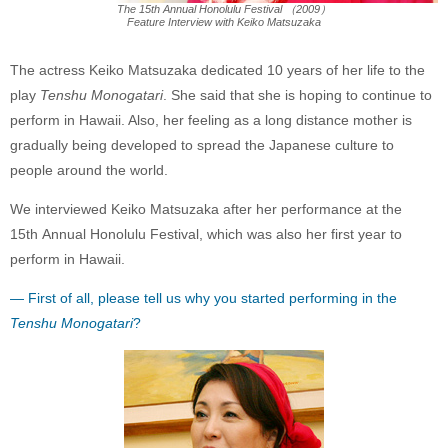
The 15th Annual Honolulu Festival （2009）
Feature Interview with Keiko Matsuzaka
The actress Keiko Matsuzaka dedicated 10 years of her life to the
play
Tenshu Monogatari
. She said that she is hoping to continue to
perform in Hawaii. Also, her feeling as a long distance mother is
gradually being developed to spread the Japanese culture to
people around the world.
We interviewed Keiko Matsuzaka after her performance at the
15th Annual Honolulu Festival, which was also her first year to
perform in Hawaii.
— First of all, please tell us why you started performing in the
Tenshu Monogatari
?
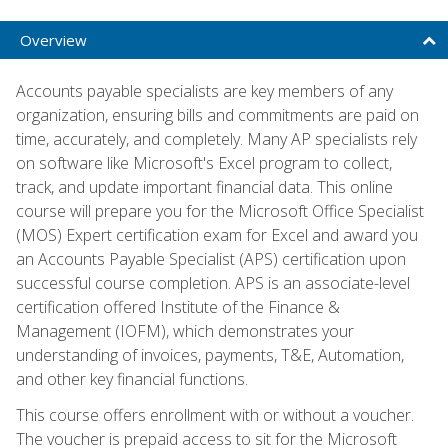
Overview
Accounts payable specialists are key members of any
organization, ensuring bills and commitments are paid on
time, accurately, and completely. Many AP specialists rely
on software like Microsoft's Excel program to collect,
track, and update important financial data. This online
course will prepare you for the Microsoft Office Specialist
(MOS) Expert certification exam for Excel and award you
an Accounts Payable Specialist (APS) certification upon
successful course completion. APS is an associate-level
certification offered Institute of the Finance &
Management (IOFM), which demonstrates your
understanding of invoices, payments, T&E, Automation,
and other key financial functions.
This course offers enrollment with or without a voucher.
The voucher is prepaid access to sit for the Microsoft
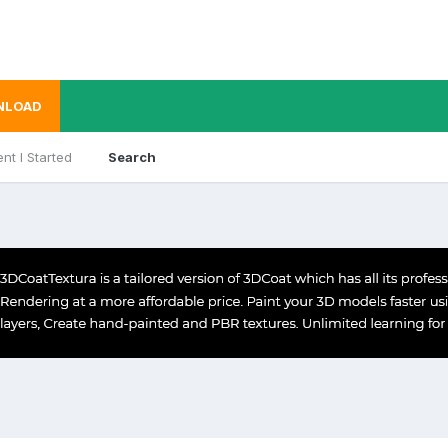
NLOAD
nt I Started
Search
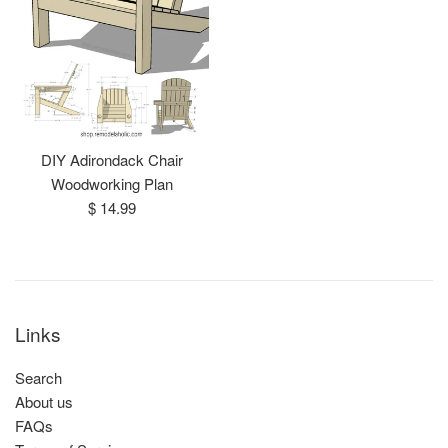
DIY Adirondack Chair
Woodworking Plan
Regular
$ 14.99
price
Links
Search
About us
FAQs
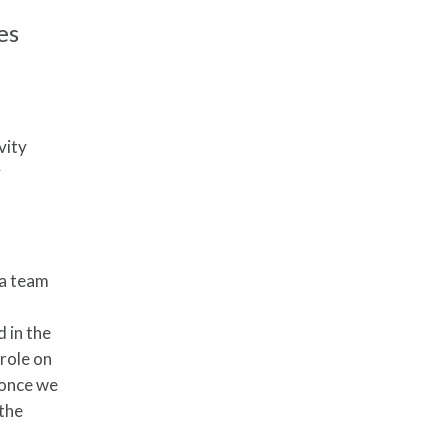
es
vity
y
f a team
d in the
 role on
e once we
 the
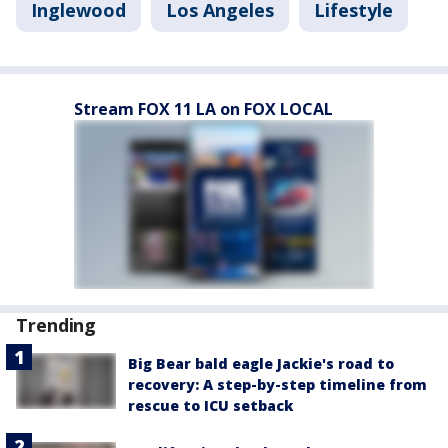
Inglewood
Los Angeles
Lifestyle
Stream FOX 11 LA on FOX LOCAL
Trending
Big Bear bald eagle Jackie's road to
recovery: A step-by-step timeline from
rescue to ICU setback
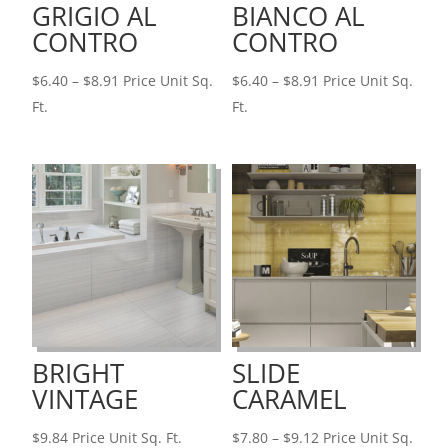
GRIGIO AL
BIANCO AL
CONTRO
CONTRO
Price
Price
$
6.40
–
$
8.91
Price Unit Sq.
$
6.40
–
$
8.91
Price Unit Sq.
range:
range:
Ft.
Ft.
$6.40
$6.40
through
through
$8.91
$8.91
BRIGHT
SLIDE
VINTAGE
CARAMEL
Price
$
9.84
Price Unit Sq. Ft.
$
7.80
–
$
9.12
Price Unit Sq.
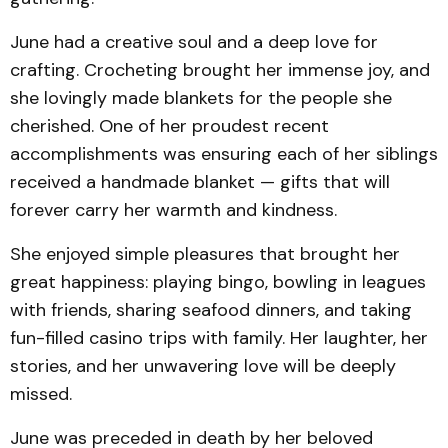
June had a creative soul and a deep love for
crafting. Crocheting brought her immense joy, and
she lovingly made blankets for the people she
cherished. One of her proudest recent
accomplishments was ensuring each of her siblings
received a handmade blanket — gifts that will
forever carry her warmth and kindness.
She enjoyed simple pleasures that brought her
great happiness: playing bingo, bowling in leagues
with friends, sharing seafood dinners, and taking
fun-filled casino trips with family. Her laughter, her
stories, and her unwavering love will be deeply
missed.
June was preceded in death by her beloved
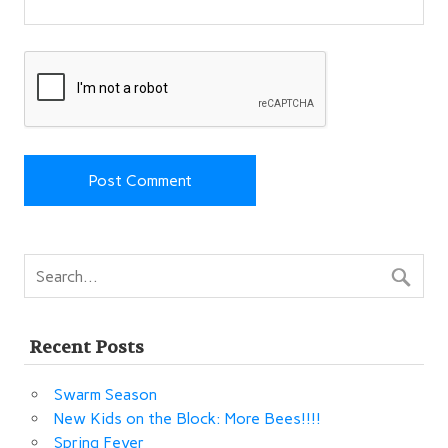
Recent Posts
Swarm Season
New Kids on the Block: More Bees!!!!
Spring Fever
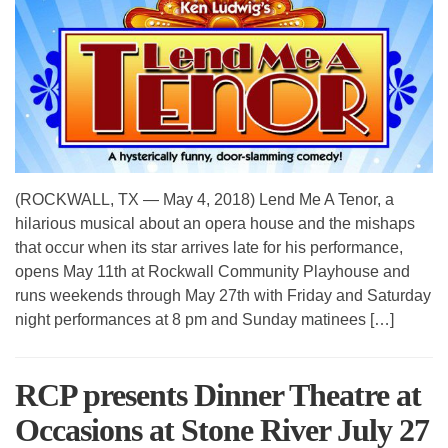
(ROCKWALL, TX — May 4, 2018) Lend Me A Tenor, a
hilarious musical about an opera house and the mishaps
that occur when its star arrives late for his performance,
opens May 11th at Rockwall Community Playhouse and
runs weekends through May 27th with Friday and Saturday
night performances at 8 pm and Sunday matinees […]
RCP presents Dinner Theatre at
Occasions at Stone River July 27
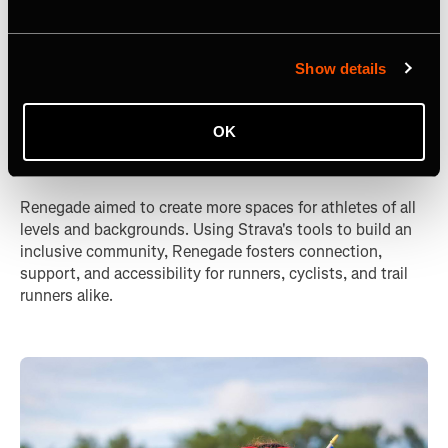
Show details
Renegade: Expanding Inclusion
OK
in Sport
Renegade aimed to create more spaces for athletes of all
levels and backgrounds. Using Strava's tools to build an
inclusive community, Renegade fosters connection,
support, and accessibility for runners, cyclists, and trail
runners alike.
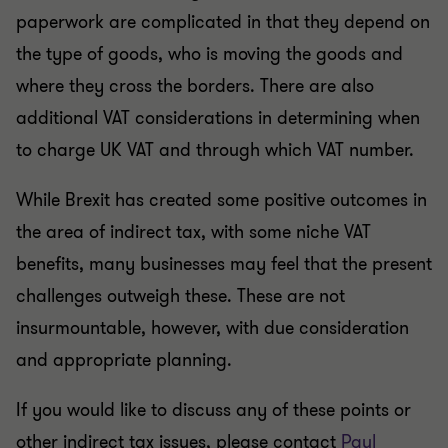
paperwork are complicated in that they depend on
the type of goods, who is moving the goods and
where they cross the borders. There are also
additional VAT considerations in determining when
to charge UK VAT and through which VAT number.
While Brexit has created some positive outcomes in
the area of indirect tax, with some niche VAT
benefits, many businesses may feel that the present
challenges outweigh these. These are not
insurmountable, however, with due consideration
and appropriate planning.
If you would like to discuss any of these points or
other indirect tax issues, please contact
Paul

____________

What to do »
Return word for word the lines above from the line with "Feature Interview with Keiko Matsuzaka" to the line with "perform in Hawaii. Also, her", including both and leaving out all others.

Reply to the exercise »
Feature Interview with Keiko Matsuzaka
The actress Keiko Matsuzaka dedicated 10 years of her life to the
play
Tenshu Monogatari
. She said that she is hoping to continue to
perform in Hawaii. Also, her feeling as a long distance mother is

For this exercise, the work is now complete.